Strategic Defaults and the Las Vegas Market

The issue of strategically defaulting on a residential mortgage is shaping up to be one of the central issues facing the national housing market in 2010, and Las Vegas real estate is no exception. The media has keyed into this issue and given it extensive coverage, including some very compelling articles in the New York Times over the past month. The discussion mostly centers around the difference between private individuals and their feelings of payment responsibility (regardless of the numbers), versus the way businesses make decisions about non-payment in purely financial terms. To choose “strategic” default simply means that payment is stopped even if the resources are there for payment to be made, simply because payment makes no sense on a purely numerical basis. Let’s face it, a purely numerical basis can become very compelling when the numbers represent real dollars in people’s lives.

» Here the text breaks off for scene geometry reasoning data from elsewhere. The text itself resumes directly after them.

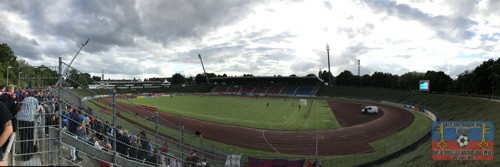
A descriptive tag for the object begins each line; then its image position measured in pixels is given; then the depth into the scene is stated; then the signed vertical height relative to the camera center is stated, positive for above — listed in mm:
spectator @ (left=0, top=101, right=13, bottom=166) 4492 -700
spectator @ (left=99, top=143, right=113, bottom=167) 7902 -2491
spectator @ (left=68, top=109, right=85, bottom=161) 7998 -1416
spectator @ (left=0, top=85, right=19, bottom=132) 6547 -393
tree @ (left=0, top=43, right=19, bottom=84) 40000 +4913
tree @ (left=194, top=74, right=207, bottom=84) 180450 +4536
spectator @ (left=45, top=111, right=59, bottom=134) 8252 -1219
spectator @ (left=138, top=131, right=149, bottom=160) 9539 -2650
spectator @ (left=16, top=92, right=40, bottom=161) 6219 -895
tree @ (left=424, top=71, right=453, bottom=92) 72875 +905
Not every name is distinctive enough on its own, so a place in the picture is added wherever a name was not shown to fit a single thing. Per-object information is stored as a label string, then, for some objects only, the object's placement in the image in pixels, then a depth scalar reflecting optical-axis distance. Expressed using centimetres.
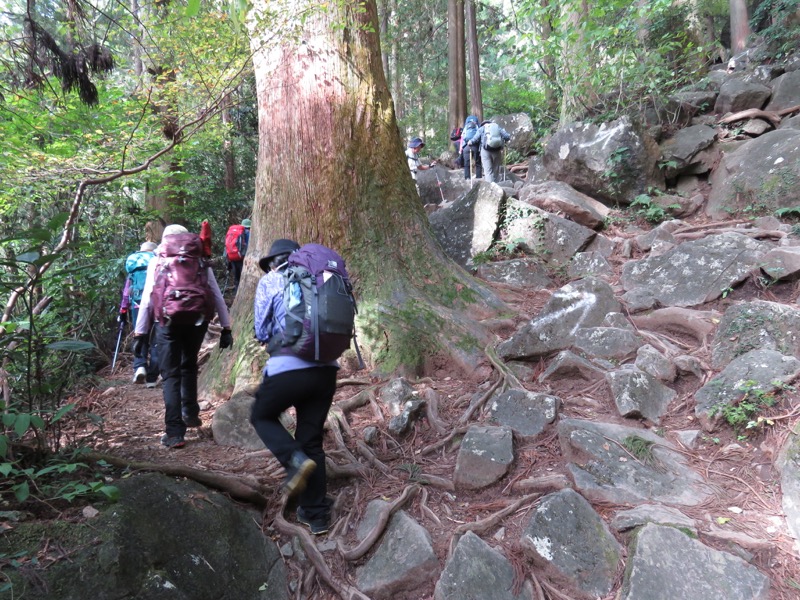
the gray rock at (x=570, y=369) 430
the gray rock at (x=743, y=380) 346
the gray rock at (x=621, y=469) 310
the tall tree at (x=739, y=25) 1580
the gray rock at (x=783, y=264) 491
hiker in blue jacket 295
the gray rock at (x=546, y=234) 721
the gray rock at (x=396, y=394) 430
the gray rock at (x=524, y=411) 387
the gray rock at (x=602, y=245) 725
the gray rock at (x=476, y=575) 272
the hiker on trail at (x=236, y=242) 971
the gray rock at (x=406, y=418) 408
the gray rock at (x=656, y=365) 412
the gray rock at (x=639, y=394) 381
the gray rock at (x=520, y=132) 1530
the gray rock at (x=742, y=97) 982
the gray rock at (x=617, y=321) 490
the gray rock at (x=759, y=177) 682
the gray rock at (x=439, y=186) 1257
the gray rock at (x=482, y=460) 345
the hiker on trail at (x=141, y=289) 580
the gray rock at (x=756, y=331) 392
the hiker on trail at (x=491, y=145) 1023
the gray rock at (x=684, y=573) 251
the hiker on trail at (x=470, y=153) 1165
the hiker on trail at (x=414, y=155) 1207
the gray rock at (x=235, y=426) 416
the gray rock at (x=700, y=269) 520
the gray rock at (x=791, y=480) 278
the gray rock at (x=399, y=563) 289
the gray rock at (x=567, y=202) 795
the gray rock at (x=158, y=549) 230
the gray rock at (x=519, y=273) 673
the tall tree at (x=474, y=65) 1691
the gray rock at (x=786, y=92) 973
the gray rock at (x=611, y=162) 851
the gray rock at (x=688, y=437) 351
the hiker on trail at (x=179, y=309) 395
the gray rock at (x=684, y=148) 870
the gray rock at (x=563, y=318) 474
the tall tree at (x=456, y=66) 1590
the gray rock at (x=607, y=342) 451
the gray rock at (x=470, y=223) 745
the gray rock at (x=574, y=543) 271
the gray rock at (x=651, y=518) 284
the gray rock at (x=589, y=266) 670
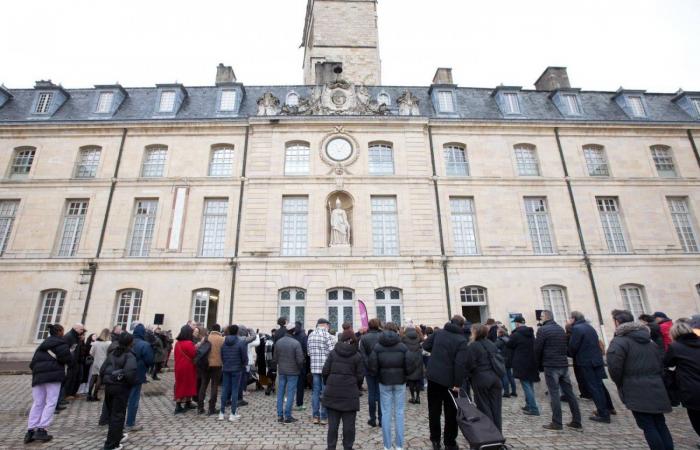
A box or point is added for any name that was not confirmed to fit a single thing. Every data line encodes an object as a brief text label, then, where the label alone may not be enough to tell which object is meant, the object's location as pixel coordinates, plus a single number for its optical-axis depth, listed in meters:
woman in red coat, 6.59
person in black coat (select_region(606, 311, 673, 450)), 3.82
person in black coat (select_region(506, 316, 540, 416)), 6.28
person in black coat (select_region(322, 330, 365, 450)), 4.20
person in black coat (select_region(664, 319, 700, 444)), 3.76
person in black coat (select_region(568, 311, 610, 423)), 5.80
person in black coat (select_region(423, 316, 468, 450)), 4.55
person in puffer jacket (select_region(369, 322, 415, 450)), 4.58
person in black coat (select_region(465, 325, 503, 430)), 4.50
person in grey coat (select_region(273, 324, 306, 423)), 5.91
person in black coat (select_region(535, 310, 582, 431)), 5.47
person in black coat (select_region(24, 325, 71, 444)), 5.10
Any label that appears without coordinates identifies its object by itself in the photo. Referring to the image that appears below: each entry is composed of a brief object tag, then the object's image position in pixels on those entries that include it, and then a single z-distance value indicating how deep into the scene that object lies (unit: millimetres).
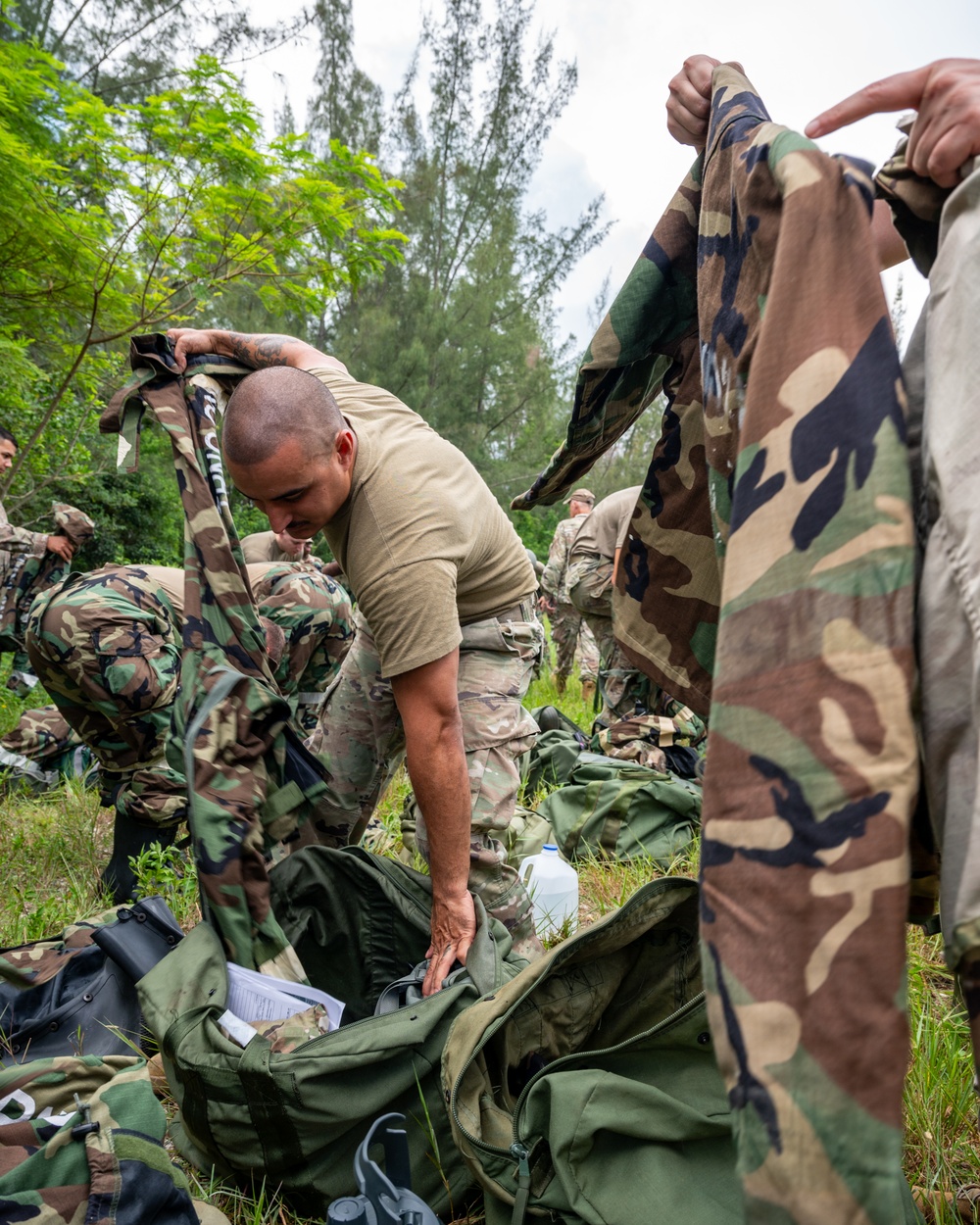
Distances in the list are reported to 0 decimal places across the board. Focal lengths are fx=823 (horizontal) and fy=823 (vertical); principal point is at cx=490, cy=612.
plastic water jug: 2980
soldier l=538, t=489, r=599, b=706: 8250
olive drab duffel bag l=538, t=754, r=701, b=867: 3758
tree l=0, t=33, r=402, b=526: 4777
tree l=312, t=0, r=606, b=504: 15594
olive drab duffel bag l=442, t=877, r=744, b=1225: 1404
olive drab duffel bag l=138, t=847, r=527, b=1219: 1620
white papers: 1839
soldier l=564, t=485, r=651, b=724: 5758
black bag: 2047
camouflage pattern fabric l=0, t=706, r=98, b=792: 4703
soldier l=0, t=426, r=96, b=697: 6605
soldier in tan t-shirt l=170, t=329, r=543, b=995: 2201
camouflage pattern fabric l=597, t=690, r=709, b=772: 4801
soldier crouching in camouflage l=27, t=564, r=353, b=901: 3164
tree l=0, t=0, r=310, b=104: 10148
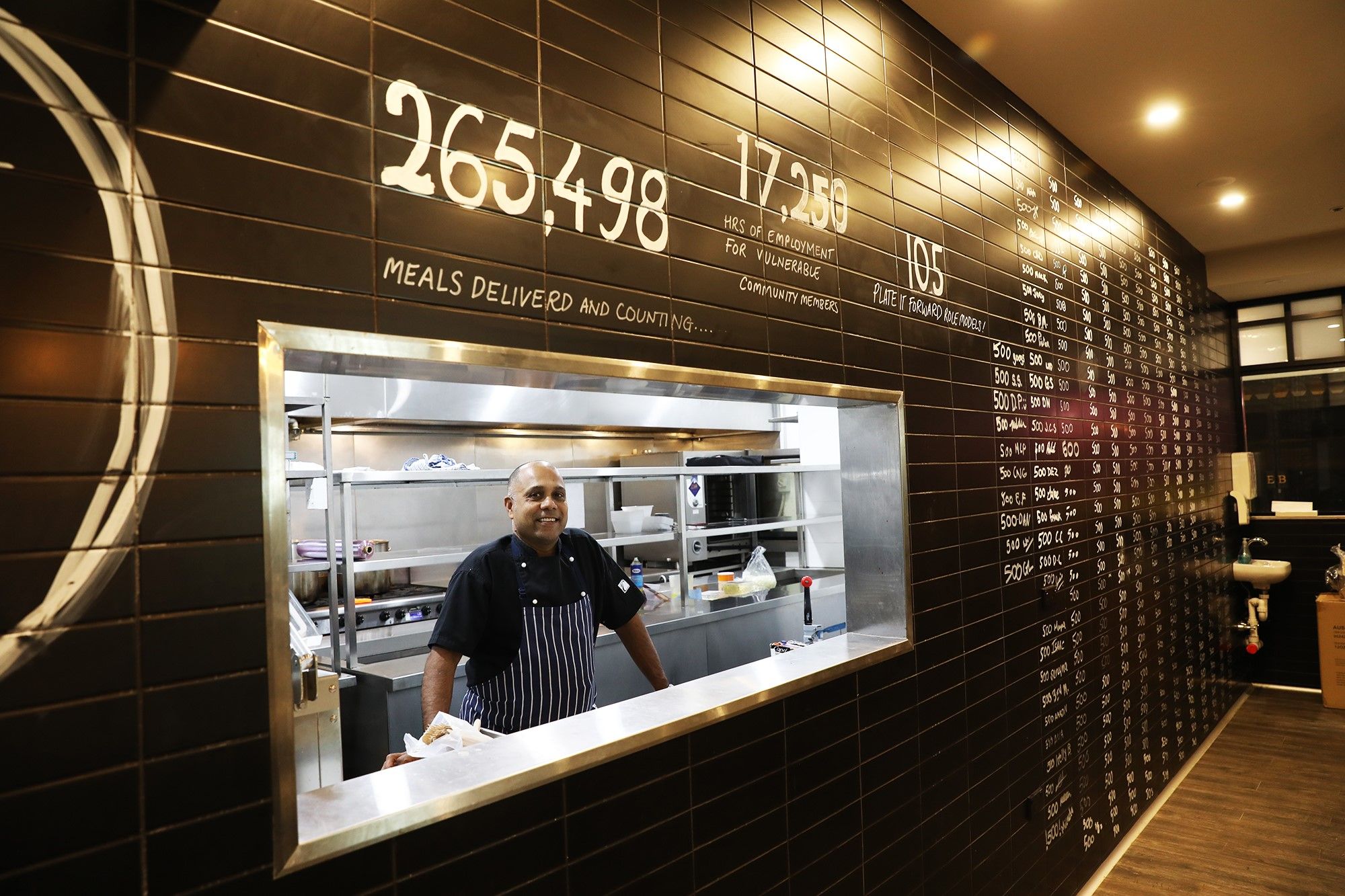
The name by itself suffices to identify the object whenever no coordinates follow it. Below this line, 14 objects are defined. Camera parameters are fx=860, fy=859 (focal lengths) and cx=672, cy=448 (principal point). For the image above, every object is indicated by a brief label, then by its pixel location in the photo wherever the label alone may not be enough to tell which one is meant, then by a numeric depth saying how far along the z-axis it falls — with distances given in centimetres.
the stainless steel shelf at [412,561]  349
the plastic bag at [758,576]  486
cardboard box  584
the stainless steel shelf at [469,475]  341
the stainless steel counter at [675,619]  325
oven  555
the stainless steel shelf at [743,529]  470
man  244
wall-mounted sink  596
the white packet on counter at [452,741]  162
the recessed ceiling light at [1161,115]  355
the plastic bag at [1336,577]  599
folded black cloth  578
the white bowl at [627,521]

The big question for 2010 is how many additional residential properties will fall into foreclosure for this specific reason, beyond the large number already expected due to recessionary factors and high unemployment numbers. It seems to me that “strategic default” at the private/individual level is very much a snowball issue. What do I mean? People always feel safer and more confident in numbers and all it’s going to take is enough people willing to step outside conventional behaviors and norms before the whole idea hits a tipping-point and becomes a more socially accepted decision. If strategic default does in fact become a significant contributor to overall foreclosure statistics in 2010 and beyond, it will be a classic “grass roots” movement. You can potentially see this trend developing neighbor by neighbor, street by street, community by community. Will this end up happening on a large scale? It’s just too soon to know, but the potential for this new economic decision making calculus (concerning individual mortgages) to snowball over time is very real.